Im Laufe des Prozesses gegen die zur Tatzeit noch jugendlichen Angreifer gab
die 18-Jährige Sandra C. aus der Neonaziclique vor Gericht zu, als erste mit
einer Bierflasche zugeschlagen zu haben. Danach sollen auch andere aus der
Gruppe die beiden Opfer getreten und geschlagen haben. Dies bestreiten die
Mitangeklagten und der Vorsitzenden Richterin fehlen die Beweise um den
männlichen Angeklagten dies nachzuweisen. Zwar gibt es Videoaufnahmen aus
der Straßenbahn, die zeigen wie die Angeklagten im Sommer Handschuhe
überziehen, aber nicht, wie sie zuschlagen. Nur wenige Zeugen haben den
Überfall gesehen, und wenn dann konnten sie nur eine komplett in schwarz
gekleidete Meute, aber keine Personen erkennen.

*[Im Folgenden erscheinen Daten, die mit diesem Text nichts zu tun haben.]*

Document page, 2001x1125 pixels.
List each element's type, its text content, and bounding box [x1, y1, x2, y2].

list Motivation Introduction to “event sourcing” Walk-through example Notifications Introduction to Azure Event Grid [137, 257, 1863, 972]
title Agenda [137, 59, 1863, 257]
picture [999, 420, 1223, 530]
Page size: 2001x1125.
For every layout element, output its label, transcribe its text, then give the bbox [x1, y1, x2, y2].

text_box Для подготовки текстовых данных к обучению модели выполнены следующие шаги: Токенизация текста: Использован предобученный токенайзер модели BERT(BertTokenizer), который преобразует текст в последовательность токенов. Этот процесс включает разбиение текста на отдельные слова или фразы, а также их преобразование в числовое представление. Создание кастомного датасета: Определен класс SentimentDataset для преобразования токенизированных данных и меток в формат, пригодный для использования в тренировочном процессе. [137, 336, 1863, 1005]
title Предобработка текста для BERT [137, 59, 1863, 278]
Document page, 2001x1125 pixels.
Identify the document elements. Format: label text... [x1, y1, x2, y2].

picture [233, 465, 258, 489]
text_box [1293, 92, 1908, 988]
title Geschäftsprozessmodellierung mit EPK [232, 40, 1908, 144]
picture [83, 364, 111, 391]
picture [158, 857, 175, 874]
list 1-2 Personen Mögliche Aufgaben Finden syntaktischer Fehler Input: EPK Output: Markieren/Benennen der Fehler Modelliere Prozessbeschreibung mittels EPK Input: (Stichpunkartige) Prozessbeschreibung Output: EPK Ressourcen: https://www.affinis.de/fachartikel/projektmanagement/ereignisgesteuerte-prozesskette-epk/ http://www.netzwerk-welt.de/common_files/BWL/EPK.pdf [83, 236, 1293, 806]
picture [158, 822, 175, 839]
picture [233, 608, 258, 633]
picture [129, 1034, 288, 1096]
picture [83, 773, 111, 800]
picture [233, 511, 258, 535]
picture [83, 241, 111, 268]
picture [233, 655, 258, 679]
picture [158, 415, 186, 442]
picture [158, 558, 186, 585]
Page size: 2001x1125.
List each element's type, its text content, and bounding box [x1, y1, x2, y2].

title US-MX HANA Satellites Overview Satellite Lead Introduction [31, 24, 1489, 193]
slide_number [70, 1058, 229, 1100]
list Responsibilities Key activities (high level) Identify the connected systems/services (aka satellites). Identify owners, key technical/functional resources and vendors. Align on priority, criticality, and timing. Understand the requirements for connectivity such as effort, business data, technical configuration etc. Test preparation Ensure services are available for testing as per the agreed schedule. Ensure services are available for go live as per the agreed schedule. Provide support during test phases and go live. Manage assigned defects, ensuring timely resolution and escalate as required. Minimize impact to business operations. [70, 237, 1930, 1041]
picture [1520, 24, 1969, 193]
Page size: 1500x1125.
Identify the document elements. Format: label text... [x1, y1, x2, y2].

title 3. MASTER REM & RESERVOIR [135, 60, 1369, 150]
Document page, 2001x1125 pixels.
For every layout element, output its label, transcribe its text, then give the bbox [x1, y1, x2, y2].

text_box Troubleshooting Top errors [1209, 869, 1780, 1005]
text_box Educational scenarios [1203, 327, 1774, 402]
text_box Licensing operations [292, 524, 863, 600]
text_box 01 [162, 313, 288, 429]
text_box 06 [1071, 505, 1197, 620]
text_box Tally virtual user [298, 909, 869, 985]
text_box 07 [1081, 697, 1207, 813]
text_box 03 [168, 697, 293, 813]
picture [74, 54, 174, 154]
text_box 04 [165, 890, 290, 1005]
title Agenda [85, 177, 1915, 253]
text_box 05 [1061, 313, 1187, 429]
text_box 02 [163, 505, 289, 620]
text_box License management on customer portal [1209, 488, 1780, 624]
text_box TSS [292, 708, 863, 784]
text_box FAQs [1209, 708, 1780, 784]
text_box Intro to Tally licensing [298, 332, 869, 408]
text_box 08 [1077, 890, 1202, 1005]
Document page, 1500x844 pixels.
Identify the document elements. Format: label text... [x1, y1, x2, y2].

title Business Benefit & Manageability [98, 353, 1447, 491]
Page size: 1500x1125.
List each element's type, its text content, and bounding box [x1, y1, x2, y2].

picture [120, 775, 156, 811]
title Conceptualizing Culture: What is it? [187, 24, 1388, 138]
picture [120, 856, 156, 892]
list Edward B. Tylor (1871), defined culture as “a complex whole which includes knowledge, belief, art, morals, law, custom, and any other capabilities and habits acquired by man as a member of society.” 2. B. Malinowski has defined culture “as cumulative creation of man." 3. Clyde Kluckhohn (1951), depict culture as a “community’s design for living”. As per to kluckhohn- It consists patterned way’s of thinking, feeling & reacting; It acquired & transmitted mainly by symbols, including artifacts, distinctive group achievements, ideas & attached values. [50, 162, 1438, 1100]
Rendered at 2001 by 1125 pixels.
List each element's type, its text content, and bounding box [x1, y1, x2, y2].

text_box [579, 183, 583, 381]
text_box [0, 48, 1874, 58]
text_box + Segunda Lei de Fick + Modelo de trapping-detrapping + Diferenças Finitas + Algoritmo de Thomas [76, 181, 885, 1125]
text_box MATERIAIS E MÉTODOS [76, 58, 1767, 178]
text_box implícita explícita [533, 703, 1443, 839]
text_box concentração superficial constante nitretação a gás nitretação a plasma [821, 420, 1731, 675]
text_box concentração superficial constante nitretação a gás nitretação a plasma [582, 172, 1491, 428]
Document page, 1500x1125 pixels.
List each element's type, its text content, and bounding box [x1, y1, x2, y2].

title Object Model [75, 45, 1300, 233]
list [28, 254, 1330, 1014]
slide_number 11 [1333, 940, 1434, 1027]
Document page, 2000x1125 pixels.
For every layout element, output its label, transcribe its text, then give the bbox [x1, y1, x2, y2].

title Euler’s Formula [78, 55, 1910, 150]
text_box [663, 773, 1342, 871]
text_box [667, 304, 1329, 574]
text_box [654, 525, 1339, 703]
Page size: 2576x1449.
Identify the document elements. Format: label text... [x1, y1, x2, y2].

Opfer fordert mehr Engagement
Vor Gericht behaupteten die meisten Angeklagten, dass sie zügig geflüchtet
seien, als sie sahen, wie Sandra C. ihre Bierflasche auf dem Kopf von einem
der Opfer zerschlug. So blieb der Richterin nichts weiter übrig als die
Anklage wegen versuchtem gemeinschaftlicher Mord fallen zu lassen und nur
noch wegen zweifacher gefährlicher Körperverletzung zu ermitteln. Die
Staatsanwaltschaft hatte - da die Täter bei dem Übergriff den Tod der beiden
Opfer billigend in Kauf genommen – versucht die Täter wenigstens wegen
versuchtem Mord zu belangen.
In der Urteilsbegründung erklärte die Kammer, dass dieses Motiv jedoch nicht
nachweisbar gewesen sei, die Angeklagten hätten aber nicht desto trotz aus
"Hass auf politisch Andersdenkende" das Verbrechen begangen. Weshalb die
geständige 18-jährige Frau zu drei Jahren und drei Monaten Haft verurteilt
wurde und drei an der Tat beteiligte junge Männer je zwei Jahren auf
Bewährung bekamen. Ein weiterer Mann erhielt wegen unterlassener
Hilfeleistung nur eine Verwarnung.
Für den Anwalt eines der beiden Opfer war es trotzdem ein "faires und
angemessenes Verfahren". Eine Revision seines Nebenklägers sei eher
unwahrscheinlich, da "der Mordversuch nicht nachweisbar" war, sagte Anwalt
Stephan Martin. Für seinen Mandanten steht fest, dass "durch die welche
Strafen auch immer die Motivation der Täter nicht verändert werden kann." Er
fordert das Engagement aller zivilgesellschaftlichen Akteure sich
kontinuierlicher gegen Rechts zu engagieren, damit neonazistische Gewalt
verhindert wird, bevor sie passiert.